▶ _WORK TO BE COMPLETED_
From the entries below, return exactly the lines beginning at the one that contains "I. INTRODUCTION" and ending at the one that contains "commonly used methods", both of them included, and only those lines.

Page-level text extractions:
________________

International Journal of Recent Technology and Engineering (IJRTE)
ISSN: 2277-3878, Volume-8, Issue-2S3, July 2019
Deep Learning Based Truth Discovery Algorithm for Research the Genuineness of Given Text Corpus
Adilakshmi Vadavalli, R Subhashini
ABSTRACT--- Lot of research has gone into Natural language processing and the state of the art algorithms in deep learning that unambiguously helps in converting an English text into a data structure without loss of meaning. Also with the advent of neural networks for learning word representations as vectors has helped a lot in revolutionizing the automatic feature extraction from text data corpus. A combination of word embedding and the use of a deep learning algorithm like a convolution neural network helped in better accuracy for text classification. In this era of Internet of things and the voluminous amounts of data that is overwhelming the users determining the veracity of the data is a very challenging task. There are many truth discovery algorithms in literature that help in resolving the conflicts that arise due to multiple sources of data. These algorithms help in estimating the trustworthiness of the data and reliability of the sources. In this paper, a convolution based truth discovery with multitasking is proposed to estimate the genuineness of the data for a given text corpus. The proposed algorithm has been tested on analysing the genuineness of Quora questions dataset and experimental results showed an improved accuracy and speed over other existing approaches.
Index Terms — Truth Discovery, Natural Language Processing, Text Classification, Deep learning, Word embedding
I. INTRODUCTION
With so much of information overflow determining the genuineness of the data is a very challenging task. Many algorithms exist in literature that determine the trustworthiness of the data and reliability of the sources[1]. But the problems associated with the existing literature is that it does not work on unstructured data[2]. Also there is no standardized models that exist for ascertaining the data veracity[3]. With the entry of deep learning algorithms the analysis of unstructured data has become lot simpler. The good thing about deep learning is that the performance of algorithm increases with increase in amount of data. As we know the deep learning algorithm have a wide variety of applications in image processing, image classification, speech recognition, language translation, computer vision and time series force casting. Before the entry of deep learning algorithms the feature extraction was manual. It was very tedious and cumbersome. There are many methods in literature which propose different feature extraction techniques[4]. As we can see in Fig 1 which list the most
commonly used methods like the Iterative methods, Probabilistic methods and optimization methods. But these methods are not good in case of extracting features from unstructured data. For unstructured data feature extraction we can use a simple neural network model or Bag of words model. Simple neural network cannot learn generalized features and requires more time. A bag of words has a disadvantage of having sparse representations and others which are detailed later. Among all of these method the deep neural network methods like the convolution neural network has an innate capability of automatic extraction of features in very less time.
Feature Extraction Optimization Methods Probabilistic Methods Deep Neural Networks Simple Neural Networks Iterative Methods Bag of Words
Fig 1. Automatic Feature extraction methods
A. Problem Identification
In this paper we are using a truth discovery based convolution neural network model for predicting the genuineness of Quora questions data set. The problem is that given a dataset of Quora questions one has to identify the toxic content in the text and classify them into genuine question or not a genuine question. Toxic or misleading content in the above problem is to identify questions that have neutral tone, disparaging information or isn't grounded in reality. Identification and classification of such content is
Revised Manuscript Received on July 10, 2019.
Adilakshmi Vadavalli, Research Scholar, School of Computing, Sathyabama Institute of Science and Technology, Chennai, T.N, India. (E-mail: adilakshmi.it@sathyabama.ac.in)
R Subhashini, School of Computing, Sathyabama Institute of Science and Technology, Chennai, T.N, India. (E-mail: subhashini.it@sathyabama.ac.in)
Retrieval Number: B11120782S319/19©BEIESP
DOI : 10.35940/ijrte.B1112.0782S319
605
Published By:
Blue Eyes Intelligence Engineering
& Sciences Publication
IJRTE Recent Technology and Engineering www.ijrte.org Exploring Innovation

________________

▶ _SOLUTION FOR THIS TASK_
I. INTRODUCTION
With so much of information overflow determining the genuineness of the data is a very challenging task. Many algorithms exist in literature that determine the trustworthiness of the data and reliability of the sources[1]. But the problems associated with the existing literature is that it does not work on unstructured data[2]. Also there is no standardized models that exist for ascertaining the data veracity[3]. With the entry of deep learning algorithms the analysis of unstructured data has become lot simpler. The good thing about deep learning is that the performance of algorithm increases with increase in amount of data. As we know the deep learning algorithm have a wide variety of applications in image processing, image classification, speech recognition, language translation, computer vision and time series force casting. Before the entry of deep learning algorithms the feature extraction was manual. It was very tedious and cumbersome. There are many methods in literature which propose different feature extraction techniques[4]. As we can see in Fig 1 which list the most
commonly used methods like the Iterative methods, Probabilistic methods and optimization methods. But these methods are not good in case of extracting features from unstructured data. For unstructured data feature extraction we can use a simple neural network model or Bag of words model. Simple neural network cannot learn generalized features and requires more time. A bag of words has a disadvantage of having sparse representations and others which are detailed later. Among all of these method the deep neural network methods like the convolution neural network has an innate capability of automatic extraction of features in very less time.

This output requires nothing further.